Here's what I like to do. I'll take client data, and create a set of attributes that are of interest to the management team. In the dataset I'm currently working on, here are the attributes:

  • Recency: Months Since Last Purchase.

  • Demand12: Demand Spent In Past 12 Months.

  • Demand99: Demand Spent 13+ Months Ago.

  • Price_Item: Average Price Per Item Purchased.

  • Items_Order: Average Number Of Items Per Order.

  • 24 Channel Attributes: This business has twelve purchase channels (i.e. paid search, affiliates, etc.). I create 1/0 (1=yes, 0=no) indicators that tell if the customer purchased from that channel in the past 12 months, and if the customer ever purchased from that channel 13+ months ago. Dollar values can also be used instead of 1/0 indicators.

  • 16 Merchandise Attributes: This business has eight tabs, if you will, across the top of the homepage, representing eight merchandise divisions. I create 1/0 (1=yes, 0=no) indicators that tell if the customer purchased from that merchandise division in the past 12 months, and if the customer ever purchased from that channel 13+ months ago. Dollar values can alos be used instead of 1/0 indicators.

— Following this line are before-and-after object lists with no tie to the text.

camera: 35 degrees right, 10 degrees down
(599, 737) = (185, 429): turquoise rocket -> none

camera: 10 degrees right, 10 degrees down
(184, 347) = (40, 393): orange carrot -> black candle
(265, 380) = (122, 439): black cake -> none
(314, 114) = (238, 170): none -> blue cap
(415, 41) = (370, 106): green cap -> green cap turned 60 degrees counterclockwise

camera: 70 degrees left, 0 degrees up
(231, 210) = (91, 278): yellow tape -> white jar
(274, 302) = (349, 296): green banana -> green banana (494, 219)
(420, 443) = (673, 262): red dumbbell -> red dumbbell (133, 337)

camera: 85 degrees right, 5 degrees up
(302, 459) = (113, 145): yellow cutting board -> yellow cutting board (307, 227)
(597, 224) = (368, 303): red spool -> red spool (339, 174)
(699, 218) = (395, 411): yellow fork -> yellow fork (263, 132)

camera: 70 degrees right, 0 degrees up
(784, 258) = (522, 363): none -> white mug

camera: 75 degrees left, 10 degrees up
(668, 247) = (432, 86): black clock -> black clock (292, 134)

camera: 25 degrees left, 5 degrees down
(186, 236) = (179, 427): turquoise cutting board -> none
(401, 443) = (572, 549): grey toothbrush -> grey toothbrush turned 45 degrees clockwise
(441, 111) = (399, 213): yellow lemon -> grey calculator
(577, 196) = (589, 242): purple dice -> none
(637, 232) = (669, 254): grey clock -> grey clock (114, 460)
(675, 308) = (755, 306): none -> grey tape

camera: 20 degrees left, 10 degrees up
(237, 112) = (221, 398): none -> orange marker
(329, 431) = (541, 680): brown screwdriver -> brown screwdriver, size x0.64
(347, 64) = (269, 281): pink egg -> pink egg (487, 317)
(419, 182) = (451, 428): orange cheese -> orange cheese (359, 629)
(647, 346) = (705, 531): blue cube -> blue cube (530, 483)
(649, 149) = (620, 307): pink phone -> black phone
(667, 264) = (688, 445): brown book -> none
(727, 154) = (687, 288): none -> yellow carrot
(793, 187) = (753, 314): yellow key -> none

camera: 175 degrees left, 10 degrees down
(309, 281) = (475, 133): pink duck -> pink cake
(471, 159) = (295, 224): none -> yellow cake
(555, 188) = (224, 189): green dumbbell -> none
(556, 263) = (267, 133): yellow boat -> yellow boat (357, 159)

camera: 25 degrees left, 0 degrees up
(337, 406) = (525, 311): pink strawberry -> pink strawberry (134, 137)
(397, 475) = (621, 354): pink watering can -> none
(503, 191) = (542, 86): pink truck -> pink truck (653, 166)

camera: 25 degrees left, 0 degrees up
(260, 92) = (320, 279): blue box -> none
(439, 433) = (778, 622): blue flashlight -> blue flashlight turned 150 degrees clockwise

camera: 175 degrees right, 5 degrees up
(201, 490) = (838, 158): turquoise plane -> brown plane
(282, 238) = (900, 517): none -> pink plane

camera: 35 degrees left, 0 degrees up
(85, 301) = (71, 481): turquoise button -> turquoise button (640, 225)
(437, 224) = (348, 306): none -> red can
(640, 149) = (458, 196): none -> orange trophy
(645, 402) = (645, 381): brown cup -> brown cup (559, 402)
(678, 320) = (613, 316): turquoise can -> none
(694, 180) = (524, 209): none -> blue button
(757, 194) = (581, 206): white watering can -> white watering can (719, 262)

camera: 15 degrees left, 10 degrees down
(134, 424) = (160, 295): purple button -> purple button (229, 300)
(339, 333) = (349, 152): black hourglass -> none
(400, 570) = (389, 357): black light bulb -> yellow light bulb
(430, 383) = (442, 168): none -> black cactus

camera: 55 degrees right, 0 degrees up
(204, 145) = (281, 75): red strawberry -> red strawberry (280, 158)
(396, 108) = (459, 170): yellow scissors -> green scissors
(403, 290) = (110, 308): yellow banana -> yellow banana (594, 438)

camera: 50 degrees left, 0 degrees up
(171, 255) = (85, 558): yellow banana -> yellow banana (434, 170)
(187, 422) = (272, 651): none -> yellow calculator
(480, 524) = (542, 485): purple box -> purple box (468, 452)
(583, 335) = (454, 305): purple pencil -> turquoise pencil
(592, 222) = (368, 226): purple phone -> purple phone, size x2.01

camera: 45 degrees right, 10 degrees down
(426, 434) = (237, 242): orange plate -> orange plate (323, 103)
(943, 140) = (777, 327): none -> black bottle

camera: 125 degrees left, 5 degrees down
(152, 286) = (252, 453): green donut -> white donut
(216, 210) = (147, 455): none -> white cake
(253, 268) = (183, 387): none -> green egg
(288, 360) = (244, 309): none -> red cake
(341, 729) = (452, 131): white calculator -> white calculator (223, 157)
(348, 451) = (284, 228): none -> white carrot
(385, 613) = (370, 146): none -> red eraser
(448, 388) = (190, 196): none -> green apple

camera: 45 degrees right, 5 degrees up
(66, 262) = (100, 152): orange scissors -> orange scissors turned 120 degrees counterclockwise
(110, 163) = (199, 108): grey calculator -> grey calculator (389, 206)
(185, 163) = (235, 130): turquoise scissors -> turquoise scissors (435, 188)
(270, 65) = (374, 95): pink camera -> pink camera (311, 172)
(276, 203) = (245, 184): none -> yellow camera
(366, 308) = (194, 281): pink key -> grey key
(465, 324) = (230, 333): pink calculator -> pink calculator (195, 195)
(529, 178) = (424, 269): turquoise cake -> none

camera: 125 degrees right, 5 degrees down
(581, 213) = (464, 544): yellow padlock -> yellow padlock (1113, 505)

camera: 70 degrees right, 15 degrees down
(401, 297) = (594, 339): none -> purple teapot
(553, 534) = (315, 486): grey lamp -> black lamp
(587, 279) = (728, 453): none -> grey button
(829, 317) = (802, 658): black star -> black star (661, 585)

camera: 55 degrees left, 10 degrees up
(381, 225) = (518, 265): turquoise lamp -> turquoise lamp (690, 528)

So, this dataset has 45 variables, one row per customer. The file contains data through today.

Next, I need to reduce the dimensionality of the database. There's literally an infinite number of ways to combine the 45 variables, right? Somebody could have last purchased 1 month ago, spending $64.95, whereas another customer could have last purchased 1 month ago, spending $61.95.

I do this via a combination of Logistic Regression (Response), Ordinary Least Squares Regression (Spend), and "Factor Analysis" (Merchandise and Channels). Yes, I realize this is geeky.

The combination of Logistic Regression, Ordinary Least Squares Regression, and Factor Analysis result in a series of "strategic segments". Each segment is a combination of customer quality, channel preference, and merchandise preference. Some of the segments are very responsive, some are not responsive. Some buy from all merchandise divisions, some only buy from one merchandise division, and have a specific channel preference.

For smaller companies, I limit the number of segments to 100 or less. For bigger companies, I'll use 1,000 or more segments ... it all depends upon how many customers end up in each segment.

Once I determine what segment a customer resides in, I create a brand new dataset, replicating every variable for every customer as the customer looked exactly one year earlier (in social media, you might use a week timeframe instead of the yearly timeframe we use in e-commerce). I create the same segmentation strategy, and assign a segment id to each customer based on the way the customer looked last year.

Now each customer is assigned to a segment from one year ago, and a segment today. I aggregate this dataset down to every last-year / this-year segment combination (100 x 100 = 10,000 segment combinations). When simulated over five years, there ends up being 100 x 100 x 100 x 100 x 100 = lots of combinations!

Once I have the 10,000 segment combinations, I can take a sample customer (i.e. first time buyer purchasing an iPod via paid search), and simulate how that customer will migrate and evolve over the next five years. I can see what merchandise that customer will buy in the future, I can see the channels the customer will purchase from in the future, and I can calculate the incremental demand and profit the customer will generate.

Best of all, I can compare this customer vs. any other customer, to see how customers will evolve. Will a paid search iPod buyer evolve differently from an e-mail inkjet printer buyer? Will either customer use a retail channel in the future? Am I unwittingly altering the future trajectory of my business by optimizing for inexpensive keywords?

These are the problems that CEOs are asking me to solve for them, problems not easily answered by a typical Web Analytics toolset.

At a 30,000 foot level, that's the nuts and bolts behind the Online Marketing Simulation (OMS) that I've developed.

As we work through future examples, consider the following questions:

  1. Can my Web Analytics software tool do this analysis?

  2. Can my Web Analytics analyst do this analysis for me?

  3. Can my Web Analytics software vendor do this analysis for me?

  4. Can the leading Web Analytics consultants / bloggers do this analysis for me?

If the answer to each question is "no", then the Online Marketing Simulation (OMS) is something you'll want to investigate.